Reproduce every one of the following lines word for word, without the pictures.

(Saved data entries)
------------------------------------------------------------

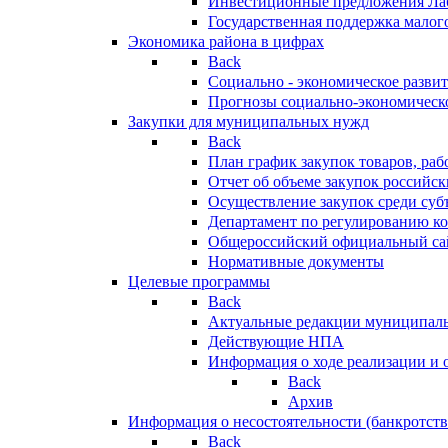
Инвестиционные предложения Ла
Государственная поддержка мало
Экономика района в цифрах
Back
Социально - экономическое разви
Прогнозы социально-экономическо
Закупки для муниципальных нужд
Back
План график закупок товаров, ра
Отчет об объеме закупок российск
Осуществление закупок среди с
Департамент по регулированию ко
Общероссийский официальный сайт
Нормативные документы
Целевые программы
Back
Актуальные редакции муниципал
Действующие НПА
Информация о ходе реализации и
Back
Архив
Информация о несостоятельности (банкротств
Back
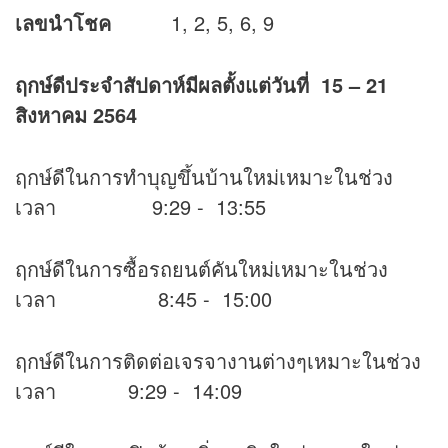
เลขนำโชค
1, 2, 5, 6, 9
ฤกษ์ดีประจำสัปดาห์มีผลตั้งแต่วันที่
15 – 21
สิงหาคม 2564
ฤกษ์ดีในการทำบุญขึ้นบ้านใหม่เหมาะในช่วง
เวลา 9:29 - 13:55
ฤกษ์ดีในการซื้อรถยนต์คันใหม่เหมาะในช่วง
เวลา 8:45 - 15:00
ฤกษ์ดีในการติดต่อเจรจางานต่างๆเหมาะในช่วง
เวลา 9:29 - 14:09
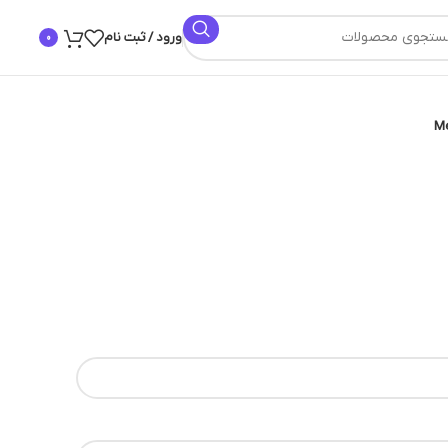
ورود / ثبت نام
0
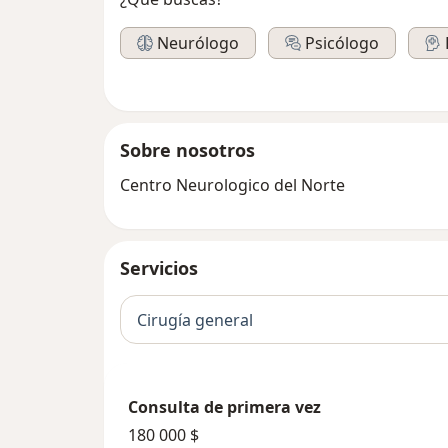
Neurólogo
Psicólogo
Sobre nosotros
Centro Neurologico del Norte
Servicios
Cirugía general
Consulta de primera vez
180 000 $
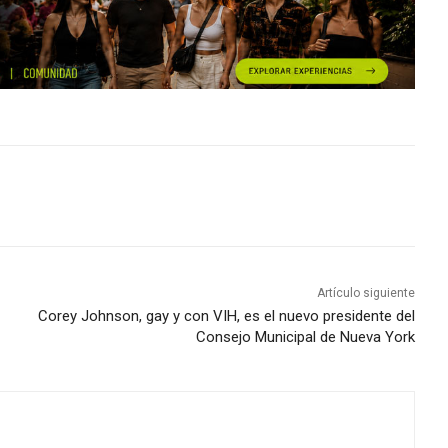
Artículo siguiente
Corey Johnson, gay y con VIH, es el nuevo presidente del
Consejo Municipal de Nueva York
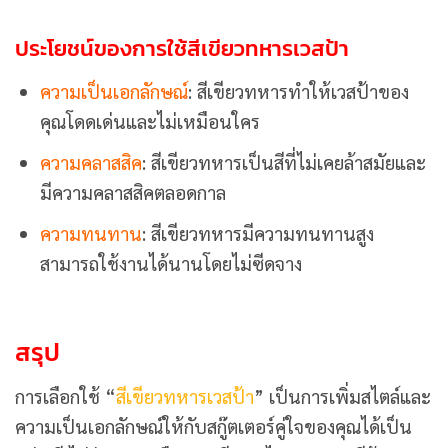
ประโยชน์ของการใช้สีเขียวทหารเวสป้า
ความเป็นเอกลักษณ์
: สีเขียวทหารทำให้เวสป้าของ
คุณโดดเด่นและไม่เหมือนใคร
ความคลาสสิค
: สีเขียวทหารเป็นสีที่ไม่เคยล้าสมัยและ
มีความคลาสสิคตลอดกาล
ความทนทาน
: สีเขียวทหารมีความทนทานสูง
สามารถใช้งานได้นานโดยไม่ซีดจาง
สรุป
การเลือกใช้ “
สีเขียวทหารเวสป้า
” เป็นการเพิ่มสไตล์และ
ความเป็นเอกลักษณ์ให้กับสกู๊ตเตอร์คู่ใจของคุณได้เป็น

------------------------------------------------------------

__Answer for the task__.
Инвестиционные предложения Ла
Государственная поддержка мало
Экономика района в цифрах
Back
Социально - экономическое разви
Прогнозы социально-экономическо
Закупки для муниципальных нужд
Back
План график закупок товаров, ра
Отчет об объеме закупок российск
Осуществление закупок среди с
Департамент по регулированию ко
Общероссийский официальный сайт
Нормативные документы
Целевые программы
Back
Актуальные редакции муниципал
Действующие НПА
Информация о ходе реализации и
Back
Архив
Информация о несостоятельности (банкротств
Back
เลขนำโชค
1, 2, 5, 6, 9
ฤกษ์ดีประจำสัปดาห์มีผลตั้งแต่วันที่
15 – 21
สิงหาคม 2564
ฤกษ์ดีในการทำบุญขึ้นบ้านใหม่เหมาะในช่วง
เวลา 9:29 - 13:55
ฤกษ์ดีในการซื้อรถยนต์คันใหม่เหมาะในช่วง
เวลา 8:45 - 15:00
ฤกษ์ดีในการติดต่อเจรจางานต่างๆเหมาะในช่วง
เวลา 9:29 - 14:09
ورود / ثبت نام
0
Neurólogo
Psicólogo
Sobre nosotros
Centro Neurologico del Norte
Servicios
Cirugía general
Consulta de primera vez
180 000 $
Artículo siguiente
Corey Johnson, gay y con VIH, es el nuevo presidente del
Consejo Municipal de Nueva York
ประโยชน์ของการใช้สีเขียวทหารเวสป้า
ความเป็นเอกลักษณ์
: สีเขียวทหารทำให้เวสป้าของ
คุณโดดเด่นและไม่เหมือนใคร
ความคลาสสิค
: สีเขียวทหารเป็นสีที่ไม่เคยล้าสมัยและ
มีความคลาสสิคตลอดกาล
ความทนทาน
: สีเขียวทหารมีความทนทานสูง
สามารถใช้งานได้นานโดยไม่ซีดจาง
สรุป
การเลือกใช้ “
สีเขียวทหารเวสป้า
” เป็นการเพิ่มสไตล์และ
ความเป็นเอกลักษณ์ให้กับสกู๊ตเตอร์คู่ใจของคุณได้เป็น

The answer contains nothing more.